Il est évident que le MSM passe par une période difficile de son histoire. Mais ce n’est pas la première fois que le parti a été battu platement aux élections et ce n’est pas la première fois non plus que Pravind Jugnauth est mis en cause dans une affaire de crime économique. Sauf que cette fois-ci, l’ampleur du crime apparaît plus large et le MSM ne participe pas aux élections municipales. La question se pose : est-ce que le MSM est politiquement mort pour autant ? Je pense que Pravind Jugnauth n’a qu’une seule stratégie, la même qu’a utilisée en son temps Navin Ramgoolam.
Il veut gagner du temps, faire durer la procédure. À force, l’opinion sature. Cela devient sans effet. Ce fut le cas de l’affaire du coffre-fort.
Nous vivons dans un système politique dynastique. Nous avons aboli la monarchie, la Reine ou le Roi n’est plus le chef de l’État et nous sommes devenus une République, mais les dynasties politiques ont vite pris la place. Dans une dynastie, on aime une figure familiale. On ne se comporte pas comme un citoyen, mais comme un sujet (de Sa Majesté ou en l’occurrence d’une dynastie).
Pravind Jugnauth, comme avant lui Navin Ramgoolam, doit juste attendre que son heure revienne et ça dépasse l’entendement et même les espérances. Durant le gouvernement de Pravind Jugnauth, Navin Ramgoolam n’a pas fait de l’opposition. Il a juste attendu, alors qu’il était cuit, comme on dit. Les élections législatives sont dans quatre ans et demi au maximum. Donc, Pravind Jugnauth entend faire durer et remporter les élections par la suite. Et s’il redevient Premier ministre, ce sera comme l’actuel Premier ministre, avoir de temps en temps une audience devant la justice jusqu’à ce que l’affaire, soit comme on dit, rayée.
Je pense que Pravind Jugnauth n’a qu’une stratégie, la même qu’a utilisée en son temps Navin Ramgoolam. Il veut gagner du temps, faire durer la procédure»
S’agit-il d’un tournant judiciaire ou d’une stratégie politique maîtrisée ?
◇ ◇ ◇
> À FAIRE
(1) Relevez toutes les personnalités et tous les partis politiques que le texte sur le MSM désigne par leur nom.
(2) Dans le texte sur le MSM, reformulez sous forme de liste courte le paragraphe qui commence par « Nous vivons dans un système politique dynastique », sans perdre ses idées principales.

Données d'analyse de graphiques:
◇ ◇ ◇
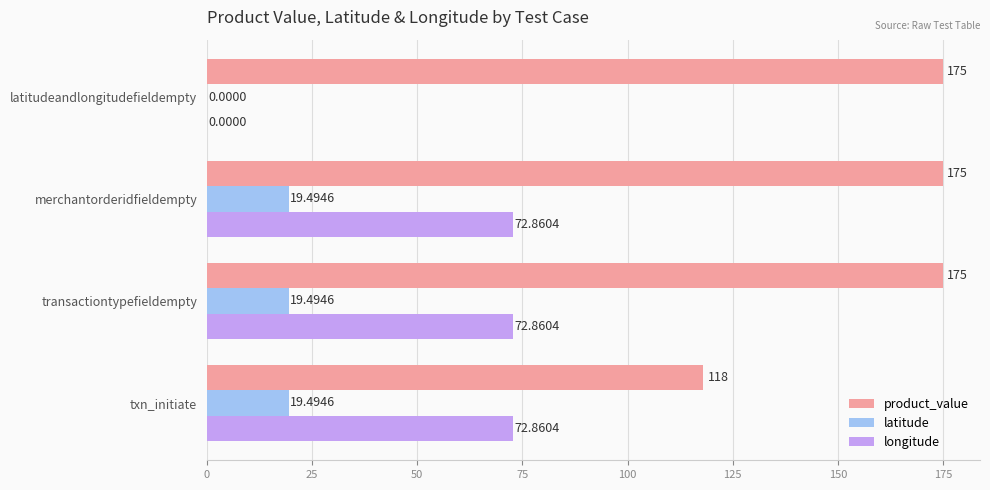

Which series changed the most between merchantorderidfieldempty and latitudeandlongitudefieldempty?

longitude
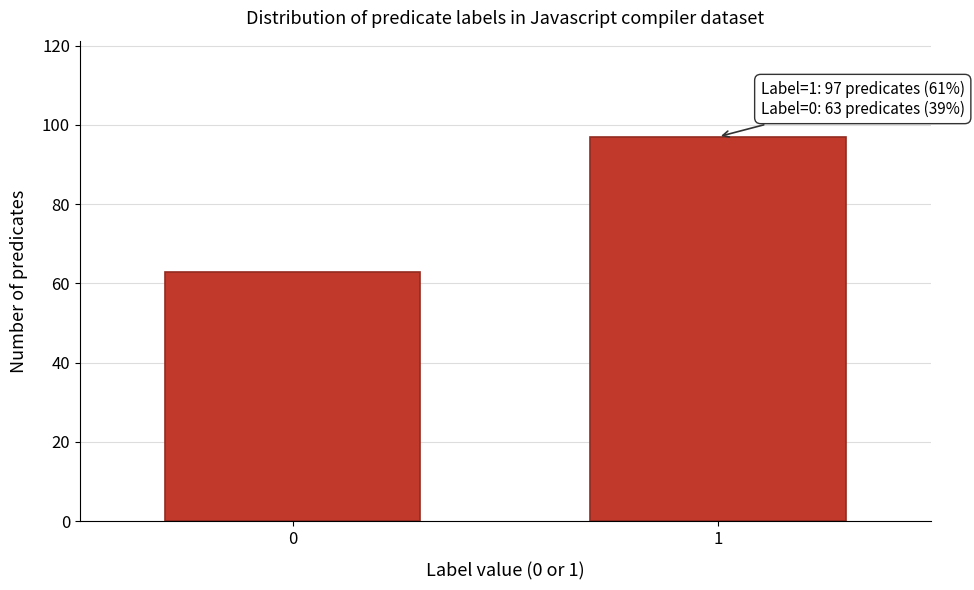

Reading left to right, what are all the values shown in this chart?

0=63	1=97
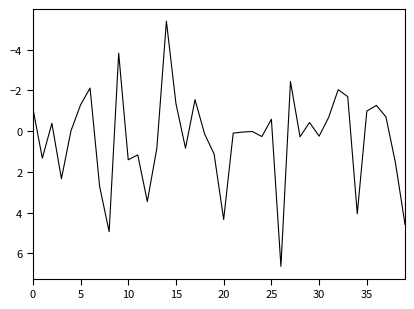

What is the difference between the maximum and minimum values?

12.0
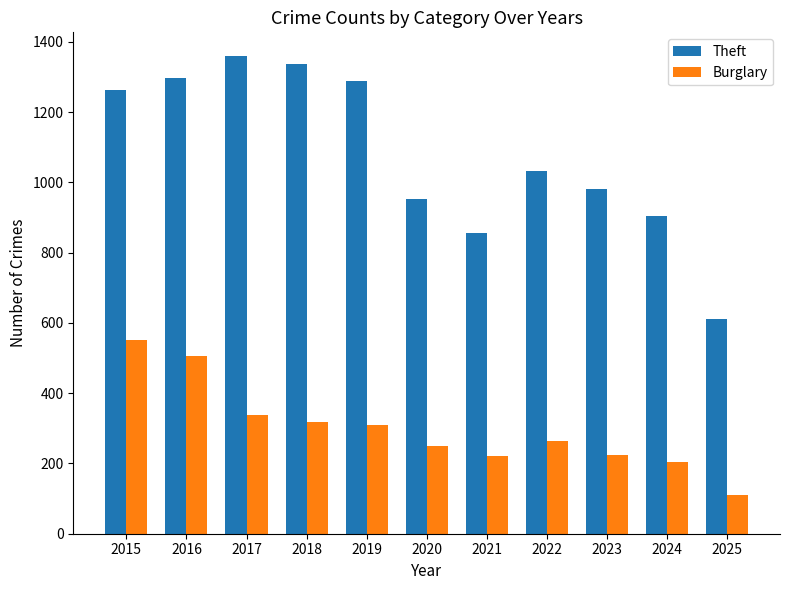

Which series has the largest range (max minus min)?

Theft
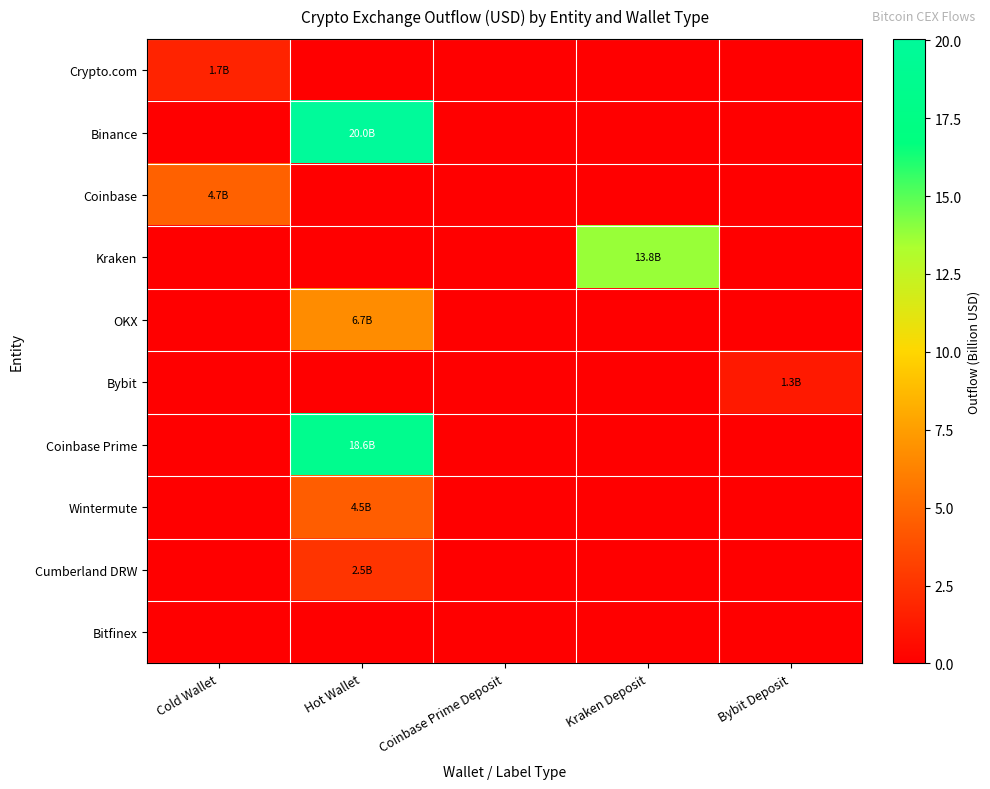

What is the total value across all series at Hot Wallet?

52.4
◇ ◇ ◇
> RÉPONSES
(1)
- Pravind Jugnauth
- Navin Ramgoolam
- le MSM

(2)
- Le système politique est dynastique.
- La monarchie a été abolie : la Reine ou le Roi n'est plus chef de l'État, et le pays est devenu une République.
- Les dynasties politiques ont vite pris la place de la monarchie.
- Dans une dynastie, on aime une figure familiale.
- On s'y comporte en sujet plutôt qu'en citoyen.